§ Work item
Please reproduce everything from the line containing "دیدگاهتان را بنویسید" down to the line containing "Nossa empresa", both included, leaving out the pictures.

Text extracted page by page
******

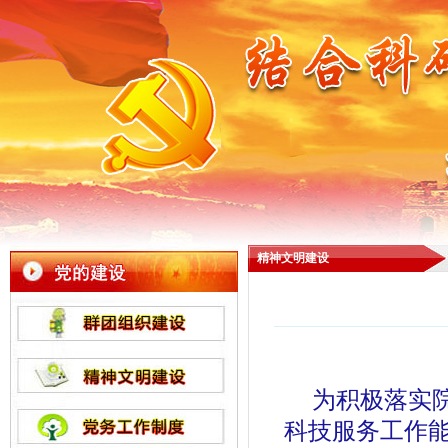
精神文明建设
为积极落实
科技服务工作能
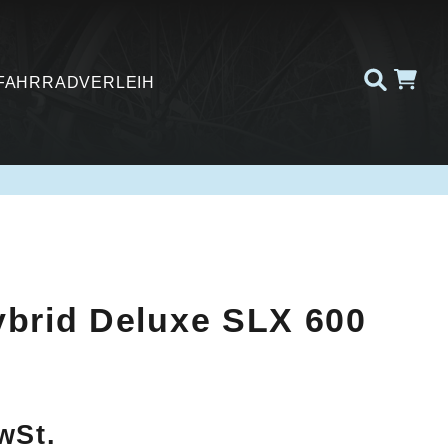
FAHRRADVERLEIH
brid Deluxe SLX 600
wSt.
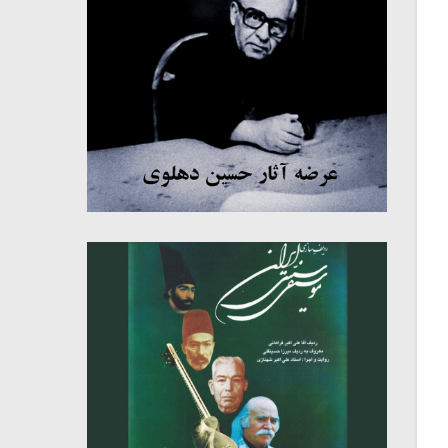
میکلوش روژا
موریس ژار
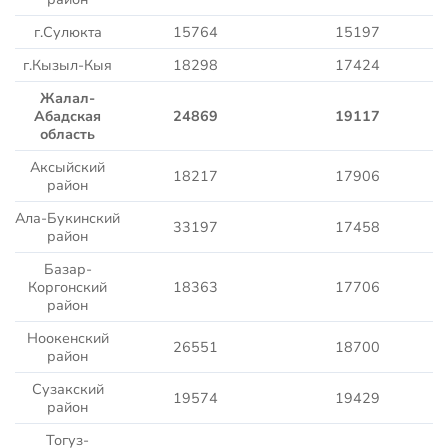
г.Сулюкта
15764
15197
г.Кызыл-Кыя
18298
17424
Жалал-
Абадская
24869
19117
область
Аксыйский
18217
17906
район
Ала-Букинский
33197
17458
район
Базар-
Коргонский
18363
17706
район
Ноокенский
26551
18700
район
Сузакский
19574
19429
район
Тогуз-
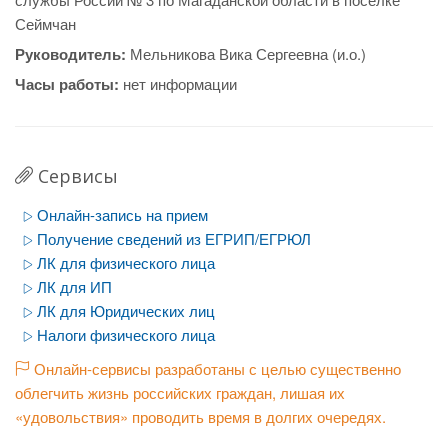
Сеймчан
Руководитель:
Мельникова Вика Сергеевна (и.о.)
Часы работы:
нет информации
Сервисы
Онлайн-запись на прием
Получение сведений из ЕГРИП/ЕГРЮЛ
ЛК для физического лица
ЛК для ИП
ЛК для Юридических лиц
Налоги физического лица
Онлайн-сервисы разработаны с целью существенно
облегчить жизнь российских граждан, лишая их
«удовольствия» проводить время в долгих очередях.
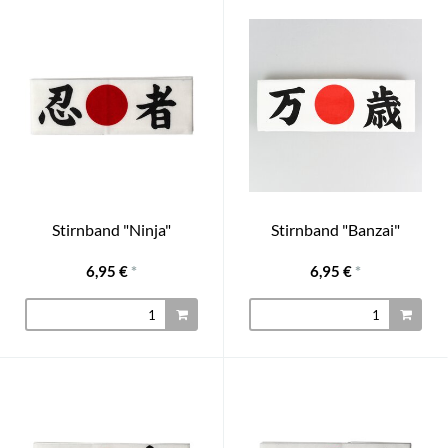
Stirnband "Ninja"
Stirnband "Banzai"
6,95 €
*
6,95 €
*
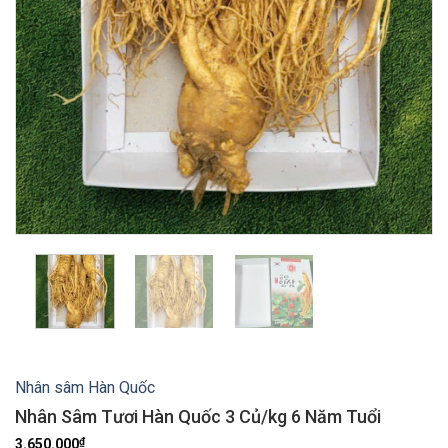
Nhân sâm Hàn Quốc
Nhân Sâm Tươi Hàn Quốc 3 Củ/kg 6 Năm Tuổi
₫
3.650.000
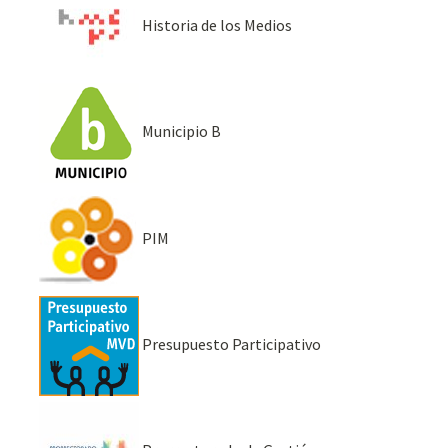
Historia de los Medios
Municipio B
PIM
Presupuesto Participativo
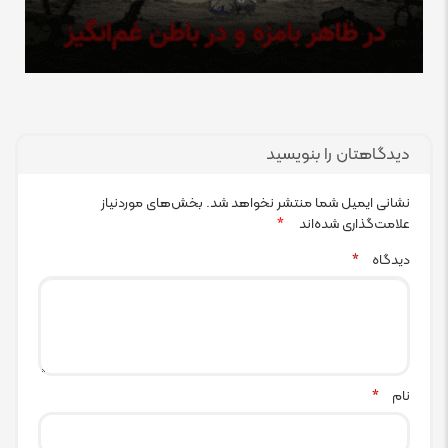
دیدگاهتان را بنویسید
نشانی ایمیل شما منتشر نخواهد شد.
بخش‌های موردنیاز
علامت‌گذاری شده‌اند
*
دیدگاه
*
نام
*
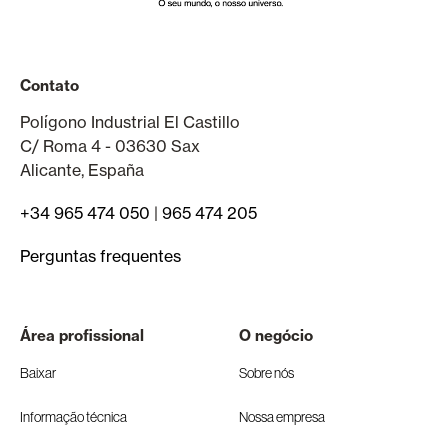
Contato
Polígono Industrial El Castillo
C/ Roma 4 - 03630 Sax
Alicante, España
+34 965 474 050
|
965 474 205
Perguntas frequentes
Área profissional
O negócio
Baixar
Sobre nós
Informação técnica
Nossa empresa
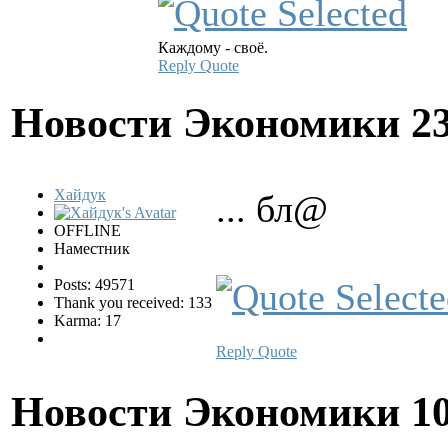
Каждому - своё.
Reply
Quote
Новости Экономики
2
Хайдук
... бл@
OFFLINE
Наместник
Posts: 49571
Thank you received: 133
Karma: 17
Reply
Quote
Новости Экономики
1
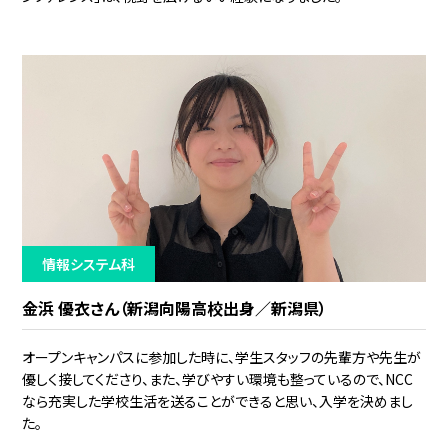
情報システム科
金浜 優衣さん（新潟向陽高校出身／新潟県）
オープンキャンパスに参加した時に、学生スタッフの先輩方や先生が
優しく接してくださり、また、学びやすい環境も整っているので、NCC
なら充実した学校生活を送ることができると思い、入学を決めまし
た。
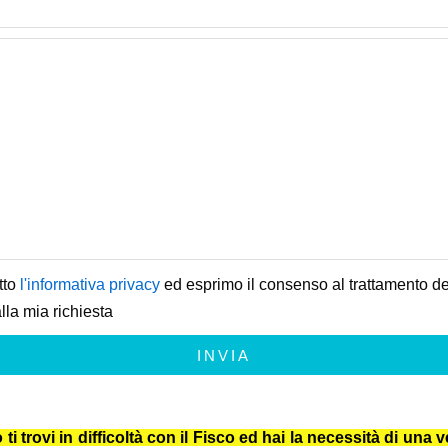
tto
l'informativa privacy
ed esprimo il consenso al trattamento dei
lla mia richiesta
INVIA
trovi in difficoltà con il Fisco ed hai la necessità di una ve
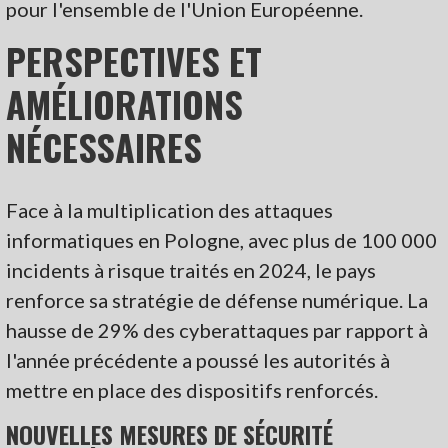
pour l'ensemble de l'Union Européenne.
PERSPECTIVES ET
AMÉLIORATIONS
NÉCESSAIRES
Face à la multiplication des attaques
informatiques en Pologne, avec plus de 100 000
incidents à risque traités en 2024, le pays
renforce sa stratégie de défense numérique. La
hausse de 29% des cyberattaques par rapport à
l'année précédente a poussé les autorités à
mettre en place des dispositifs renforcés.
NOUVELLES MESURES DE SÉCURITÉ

******

§ Output of the exercise
دیدگاهتان را بنویسید
نشانی ایمیل شما منتشر نخواهد شد.
بخش‌های موردنیاز
علامت‌گذاری شده‌اند
*
دیدگاه
*
نام
*
Contato
Polígono Industrial El Castillo
C/ Roma 4 - 03630 Sax
Alicante, España
+34 965 474 050
|
965 474 205
Perguntas frequentes
Área profissional
O negócio
Baixar
Sobre nós
Informação técnica
Nossa empresa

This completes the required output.